Experts say challenge is to prevent intelligence hoarding

Kimberly Dozier Associated Press

WASHINGTON – Dismayed by the massive war-documents leak, intelligence experts are raising alarms that post-Sept. 11 changes promoting information sharing have made it too easy to lose control of the nation’s secrets.

Some intelligence veterans say it’s time to rethink how widely classified material is shared at lower levels or, at the very least, to step up monitoring of the people who are given access.

“Frankly, we all knew this was going to happen,” said former CIA Director Michael Hayden.

The intelligence failures that led to the attacks of Sept. 11, 2001, were blamed on government agencies hoarding information instead of sharing it, missing crucial clues that could have headed off al-Qaida’s strikes. The changes that reduced this kind of information “stovepiping” have produced the opposite problem – amassing so much data that officials complain it’s hard to make sense of it and, as the WikiLeaks incident shows, keep it secret.

Both intelligence officials and outside experts suggested that agency chiefs may push to limit access to electronic “portals” that have provided growing data access to intelligence officers, diplomats and troops around the world. And others predicted tighter scrutiny by an administration that has already pushed aggressively to investigate and prosecute leakers.

On the other hand, some lawmakers on Capitol Hill worry that the leaking incident will give the nation’s 16 intelligence agencies an excuse to go back to old ways of holding back some information as “too sensitive” to be shared.
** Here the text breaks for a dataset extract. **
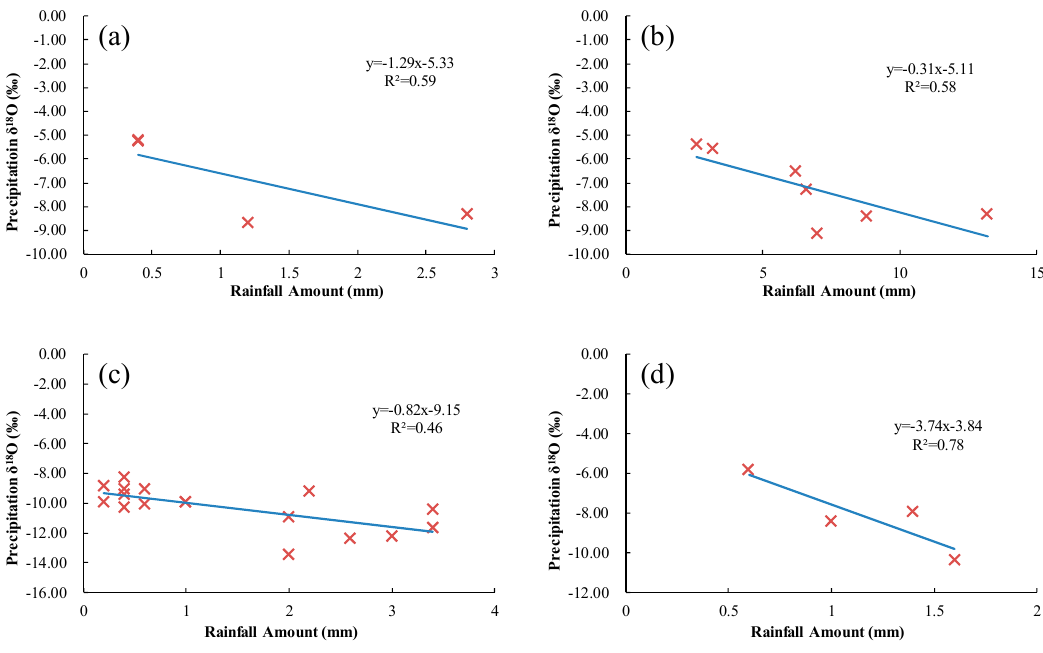
Figure 3. The relationship between rainfall amount and precipitation δ 18 O. Figure ( a – d ) represents event 3, 4, 5 and 6, respectively (represents rainfall amount in one hour and its isotopic value).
“The intelligence community has a long way to go in information sharing,” said Sen. Kit Bond of Missouri, top Republican on the Senate Intelligence Committee. “If these leaks lead to even more stovepipes,” as in limiting access to data to only certain analysts or agencies, “it would be yet another devastating result of this betrayal,” he said.

Suspicion for the WikiLeaks document dump centers on Spc. Bradley Manning, of Potomac, Md., a 22-year-old soldier who is being detained in Kuwait, charged with “mishandling and leaking classified data.”
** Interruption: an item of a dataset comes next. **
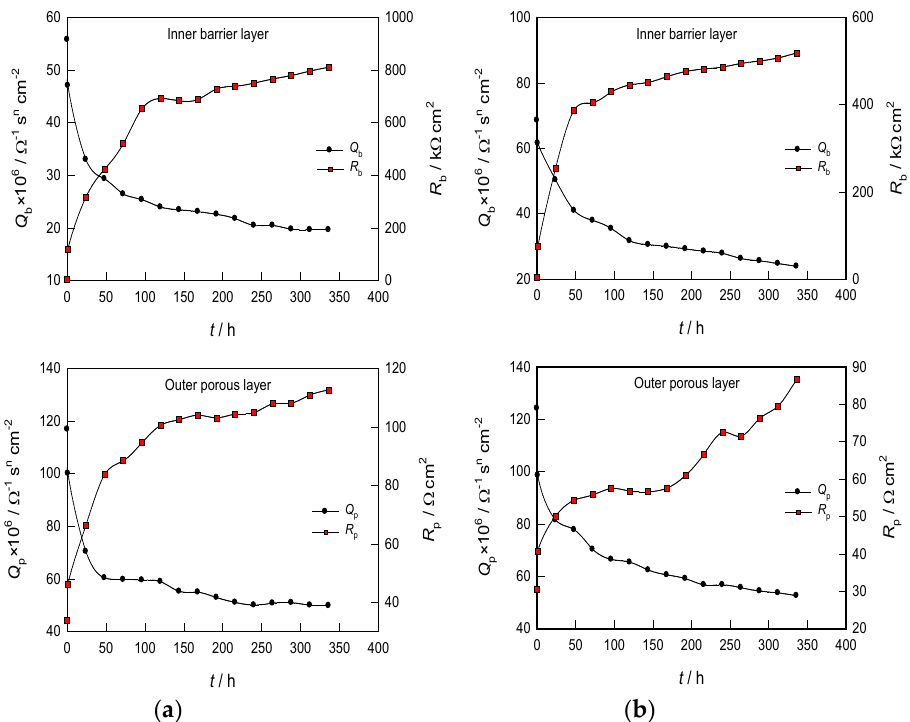
Figure 8. Dependence of the inner barrier layer ( Q b and R b ) and the outer porous layer ( Q p and R p ) parameters on the stabilization time for ( a ) CP Ti and ( b ) Ti-6Al-4V alloy in PBS. According to the plate capacitor model, the capacity is inversely proportional to the thickness, d ( C = ε ε o / d ; where ε o is the dielectric constant of vacuum (8.85.10 -12 F m − 1 ), and ε is the dielectric constant of the TiO 2 film ( ≈ 100) [40 ] . Therefore, the decrease in the size of Q (from ≈ 55 to ≈ 19 × 10 − 6 Ω − 1 s n cm − 2 ) with increasing time corresponds to an adequate increase in the thickness of the barrier part of the oxide layer.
Manning was blamed for leaking a classified helicopter cockpit video of a 2007 firefight in Baghdad.

So far, no U.S. official has directly linked Manning to the WikiLeaks documents.

One U.S. official who has examined some of the WikiLeaks documents said everything he’d seen could have been obtained by Manning by surfing a Defense Department intranet system known as the “SIPRNet,” or Secret Internet Protocol Router Network.

Intelligence analysts like Manning and even troops in the field can access military field reports from Iraq or Afghanistan State Department sites or even some intelligence sites.

Out on the battlefield, the WikiLeaks episode may cause a new reluctance to share information. That could make it harder for military headquarters to get an immediate assessment of what’s happening on the battlefield, some officials say.